2. Description of Related Art
There are projection display devices as a device which displays an image by using a combination of a Fresnel lens screen and diffusion sheets (diffusion layers). Unlike CRT (Cathode Ray Tube) and PDP (Plasma Display Panel), projection display devices are of nonluminescent type. A projection display device is provided with, as a projector, an illuminating optical system for guiding light from a light source toward a predetermined direction, a light valve to which the light guided by the illuminating optical system is applied, and for adjusting the amount of the light according to an image signal to form an image, and a projection optical system for enlarging and projecting the image formed by the light valve onto a screen thereof.
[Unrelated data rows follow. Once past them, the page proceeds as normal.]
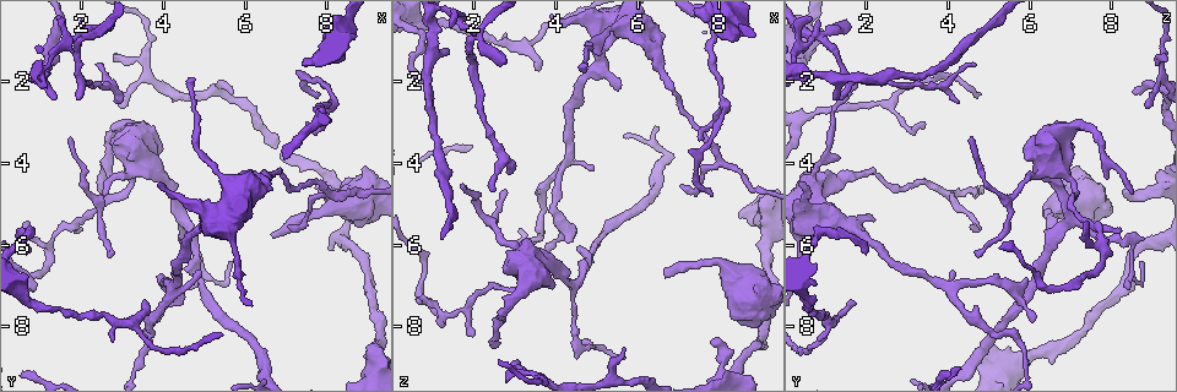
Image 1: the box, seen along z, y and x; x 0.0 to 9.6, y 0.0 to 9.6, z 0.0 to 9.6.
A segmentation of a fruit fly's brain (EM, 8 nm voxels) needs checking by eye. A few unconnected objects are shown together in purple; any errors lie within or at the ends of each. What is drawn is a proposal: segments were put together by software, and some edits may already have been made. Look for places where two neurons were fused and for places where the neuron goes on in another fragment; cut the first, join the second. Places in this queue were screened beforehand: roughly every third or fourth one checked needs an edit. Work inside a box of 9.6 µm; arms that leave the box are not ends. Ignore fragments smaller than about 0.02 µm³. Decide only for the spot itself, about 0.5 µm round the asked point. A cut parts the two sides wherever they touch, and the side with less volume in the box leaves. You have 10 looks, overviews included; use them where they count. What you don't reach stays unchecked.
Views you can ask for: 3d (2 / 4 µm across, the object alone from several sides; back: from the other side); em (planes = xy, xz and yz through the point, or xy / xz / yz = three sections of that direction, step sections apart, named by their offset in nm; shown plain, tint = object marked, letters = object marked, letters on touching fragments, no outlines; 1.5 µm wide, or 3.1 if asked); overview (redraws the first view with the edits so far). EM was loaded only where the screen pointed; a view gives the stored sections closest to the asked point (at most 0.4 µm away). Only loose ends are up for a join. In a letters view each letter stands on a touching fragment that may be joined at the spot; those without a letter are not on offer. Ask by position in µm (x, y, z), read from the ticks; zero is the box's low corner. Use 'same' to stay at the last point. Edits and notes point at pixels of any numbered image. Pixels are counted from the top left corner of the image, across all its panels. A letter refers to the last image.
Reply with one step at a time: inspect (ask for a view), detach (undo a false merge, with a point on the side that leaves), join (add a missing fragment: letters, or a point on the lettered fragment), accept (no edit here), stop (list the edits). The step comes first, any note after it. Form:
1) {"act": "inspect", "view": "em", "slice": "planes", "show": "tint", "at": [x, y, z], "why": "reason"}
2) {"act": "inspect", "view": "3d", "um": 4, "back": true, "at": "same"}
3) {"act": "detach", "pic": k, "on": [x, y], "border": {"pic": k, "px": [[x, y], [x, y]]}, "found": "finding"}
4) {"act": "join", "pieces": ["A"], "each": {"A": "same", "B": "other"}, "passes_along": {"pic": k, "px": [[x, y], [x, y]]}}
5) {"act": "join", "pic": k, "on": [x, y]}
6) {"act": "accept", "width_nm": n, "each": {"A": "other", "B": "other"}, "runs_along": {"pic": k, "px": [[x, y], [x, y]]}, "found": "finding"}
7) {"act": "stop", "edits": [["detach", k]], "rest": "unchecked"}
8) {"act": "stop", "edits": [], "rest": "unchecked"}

{"act": "inspect", "view": "em", "slice": "planes", "show": "letters", "at": [3.00, 2.55, 4.30], "why": "thin end"}

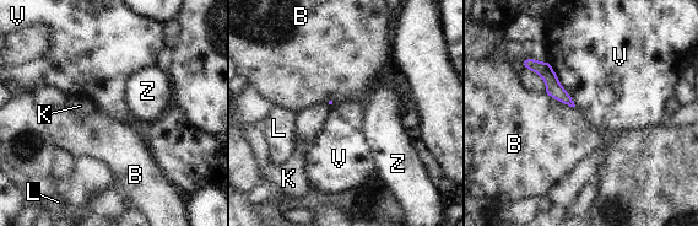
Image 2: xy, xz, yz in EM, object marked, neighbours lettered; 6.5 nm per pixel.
{"act": "accept", "longest_contact_nm": ["V", 360], "each": {"B": "other", "K": "other", "L": "other", "V": "other", "Z": "other"}, "found": "none of them fits"}

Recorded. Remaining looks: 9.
{"act": "inspect", "view": "em", "slice": "planes", "show": "letters", "at": [5.55, 5.40, 2.20], "why": "free end"}

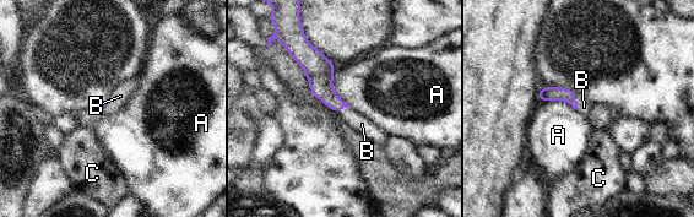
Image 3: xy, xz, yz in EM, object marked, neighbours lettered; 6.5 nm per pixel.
{"act": "join", "pieces": ["B"], "each": {"A": "other", "B": "same", "C": "other"}, "passes_along": {"pic": 3, "px": [[551, 93], [575, 101], [584, 107]]}, "found": "it goes on there"}

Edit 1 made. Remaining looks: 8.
{"act": "inspect", "view": "em", "slice": "xz", "step": 4, "show": "letters", "at": [7.50, 3.05, 3.40], "why": "an open end"}

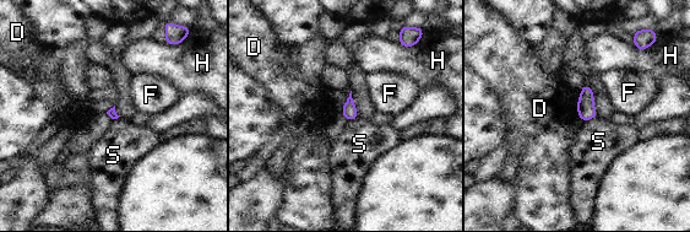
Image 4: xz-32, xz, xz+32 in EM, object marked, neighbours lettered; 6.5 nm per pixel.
{"act": "accept", "longest_contact_nm": ["S", 110], "each": {"D": "other", "F": "other", "H": "other", "S": "other"}, "found": "none of them fits"}

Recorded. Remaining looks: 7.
{"act": "inspect", "view": "em", "slice": "xz", "step": 4, "show": "letters", "at": [6.65, 5.75, 6.75], "why": "an open end"}

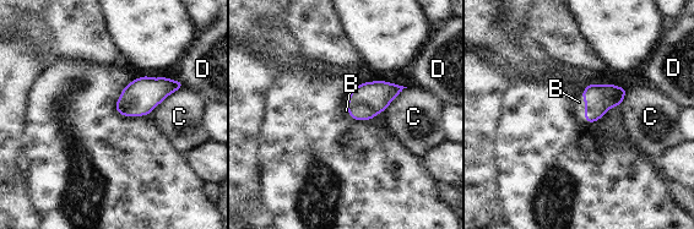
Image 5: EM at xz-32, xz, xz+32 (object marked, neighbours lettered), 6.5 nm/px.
{"act": "inspect", "view": "em", "slice": "planes", "show": "letters", "at": "same", "why": "cut it another way"}

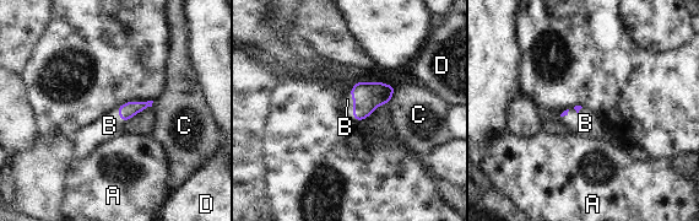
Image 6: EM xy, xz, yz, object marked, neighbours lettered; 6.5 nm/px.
{"act": "join", "pieces": ["B"], "each": {"A": "other", "B": "same", "C": "other", "D": "other"}, "passes_along": {"pic": 6, "px": [[367, 96], [352, 104], [347, 100]]}, "found": "it goes on there"}

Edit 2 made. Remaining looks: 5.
{"act": "stop", "edits": [["join", 3], ["join", 6]], "rest": "unchecked"}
Projection display devices include rear projection type display devices each of which projects image light onto a screen from the rear side of the screen as viewed from a viewer, and front projection type display devices each of which projects image light onto a screen from the front side of the screen as viewed from a viewer. A transparent screen for use in a rear projection type display device among these devices is provided with a Fresnel lens screen for bending image light from a projector toward a viewer, and an image display element for forming the image light from the Fresnel lens screen into an image, and for providing an angle of diffusion for the image light so as to diffuse the image light.
Generally, because a Fresnel lens is formed in such a way as to have a lens pitch smaller than the size of projected pixels (e.g., one-tenth of the size of pixels), the Fresnel lens has a very thin size in its thickness direction (for example, the thickness including the prism portion is several hundreds of μm). Therefore, in order to hold the Fresnel lens, there is a necessity to provide a base having a thickness of about 1 to 5 mm. In many cases, the base is made from a resin, such as PMMA (Poly Methyl MethAcrylate), MS (Methyl methacylate Styrene), MBS (Methyl methacylate Butadiene Styrene), or PC (Polycarbonate), or glass. Furthermore, the Fresnel lens is formed directly on the base by using a light-curing resin or the like in many cases, and an element which is comprised of the Fresnel lens and the base is called a Fresnel lens screen.
The image display element is constructed in such a way as to include at least a light diffusing means and a base. The light diffusing means uses projections and depressions each having a larger surface than the wavelength of certain light (visible light having a wavelength ranging from 380 nm to 780 nm), or uses the difference between the refractive index of a diffusion layer substrate and that of particulates having a size larger than the wavelength of the certain light. When such the structure having larger fluctuations larger than the wavelength of the certain light is illuminated by light which is enlarged by a projection optical system so as to have large degree of spatial coherence, a large number of bright and dark spots (glaring) are recognized disorderly even if the light source is a lamp having small temporal degree of coherence. Generally, these light and dark spots are called speckles (strictly speaking, subjective speckles) or scintillation, and cause a problem of image degradation.
As measures against such speckles (scintillation), there have been proposed a method of arranging the diffusion layers included in the screen apart from one another (for example, refer to patent reference 1), a method of making the particle size of particulates whose refractive index difference with the diffusion layer substrate is large (Δn>0.08) be smaller than about 20 times (10 μm) as long as the wavelength of the light λ (for example, refer to patent reference 2), and so on.
[Patent reference 1] Japanese patent No. 3606862
[Patent reference 2] JP, 2004-271922,A
A problem with the above-mentioned conventional technology is, however, that in a case in which the gap between two adjacent diffusion layers is large, the image becomes blurred while the light propagates from the first diffusion layer to the next diffusion layer, and therefore the resolution decreases. A further problem is that in a case in which particulates having a large refractive index difference (a large dispersion of refractive index and a small particle size are used for the diffusion layers, the color temperature becomes low. This is because the path light follows bends at a different angle (diffuses with a different angle) according to its wavelength, i.e., color, and the path light follows bends at a larger angle (diffuses with a larger angle) as the refractive index difference becomes larger and the particle size becomes smaller. Although the reason can be explained on the basis of scattering problems for Maxwell's equations, it is generally known as the Mie scattering theory.